2. Figure out your priorities
Here is a personal tip: determine your priorities beforehand, as it is important to allocate more to more to your crucial needs. For me, it’s definitely accommodation.
I am not so picky on what to eat when I am overseas, so I tend to set aside more money for my accommodation. I know that at the very least, I want to come back to a cozy Airbnb apartment where I can rest up for the next day.
Yes, that coat from H&M looks really cute but do you really need another coat? If the money you saved from buying a new coat lets you stay in a more luxurious Airbnb apartment, do not buy the coat!
Once you identify your most urgent needs for your trip, you’ll realise that you might have enough money to spend on the activities and experiences you simply cannot miss in your itinerary.
3. Consider the trade-offs you have to make
Basically, the more you spend in one area, the less you have for another.
This means you may have reconsider that gorgeous Airbnb apartment you were eyeing.
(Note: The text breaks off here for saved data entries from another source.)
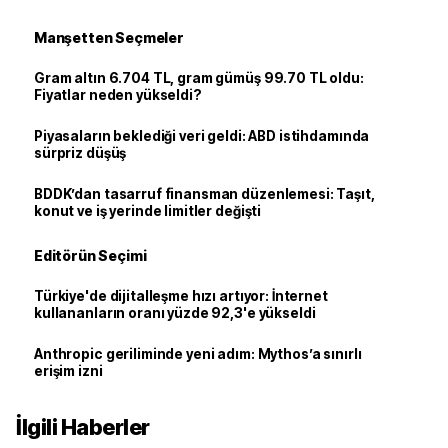
Manşetten Seçmeler
Gram altın 6.704 TL, gram gümüş 99.70 TL oldu:
Fiyatlar neden yükseldi?
Piyasaların beklediği veri geldi: ABD istihdamında
sürpriz düşüş
BDDK’dan tasarruf finansman düzenlemesi: Taşıt,
konut ve iş yerinde limitler değişti
Editörün Seçimi
Türkiye'de dijitalleşme hızı artıyor: İnternet
kullananların oranı yüzde 92,3'e yükseldi
Anthropic geriliminde yeni adım: Mythos’a sınırlı
erişim izni
İlgili Haberler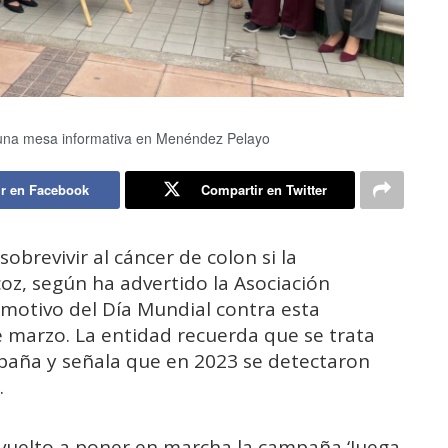
 una mesa informativa en Menéndez Pelayo
r en Facebook
Compartir en Twitter
brevivir al cáncer de colon si la
z, según ha advertido la Asociación
 motivo del Día Mundial contra esta
 marzo. La entidad recuerda que se trata
paña y señala que en 2023 se detectaron
.
 vuelto a poner en marcha la campaña ‘Juega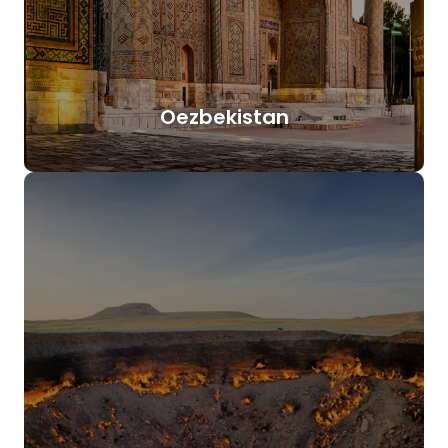
Oezbekistan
Is the price within your means, and will you end up eating only bread in your very luxurious accommodation?
So, yes, while that Airbnb apartment could give you very nice Instagram photos, that money could go to literally more important things like feeding yourself.
It’s just like how you should resist all temptations to spend all your money once you receive your SG Bonus, be it $100 or $300.
In case you missed it, all Singaporeans aged 21 and above will receive a hongbao (red packet) bonus. This is probably the closest you can get to a money-falling-from-the-sky experience.
My point is, it has always been my goal to make sure I never have to starve during our trip. No one likes to travel when they’re hangry.
4. Scout for cheap and good experiences
While it is important to budget for the trip, don’t forget to manage your expenses while you are on the trip. After all, budgeting is a continuous process, so you do not end up broke halfway through your trip.
Some activities are way too expensive for our wallets. Although they may make good experiences, it may be advisable to skip some.
For example, paragliding may sound fun but when you factor in the costs and think about how much money you would have left, maybe not so much.
Consider looking for activities that cheap, or even better, free! It may not be as exhilarating as paragliding, but it is an experience nonetheless.
Try to spend within your means so that you will not be broke after your grad trip. And if you budget well, you might even have some leftover cash to fund your next trip!
5. Grab all the (student) deals
Besides scouting for airline deals, always look out for student deals.
In Europe, there are youth prices for train tickets and entries to museums that are valid till you are 25. That is partly the reason why I am in a rush to travel throughout Europe despite being only 20 years old. I want to do it for cheaper, while I can!
Budgeting for big ticket items may seem like hard work, but remember that you are not in this alone. Gather your friends and budget for your grad trip together. The more you save, the more extravagant your actual trip can be.
All or nothing, right? But still, preferably all.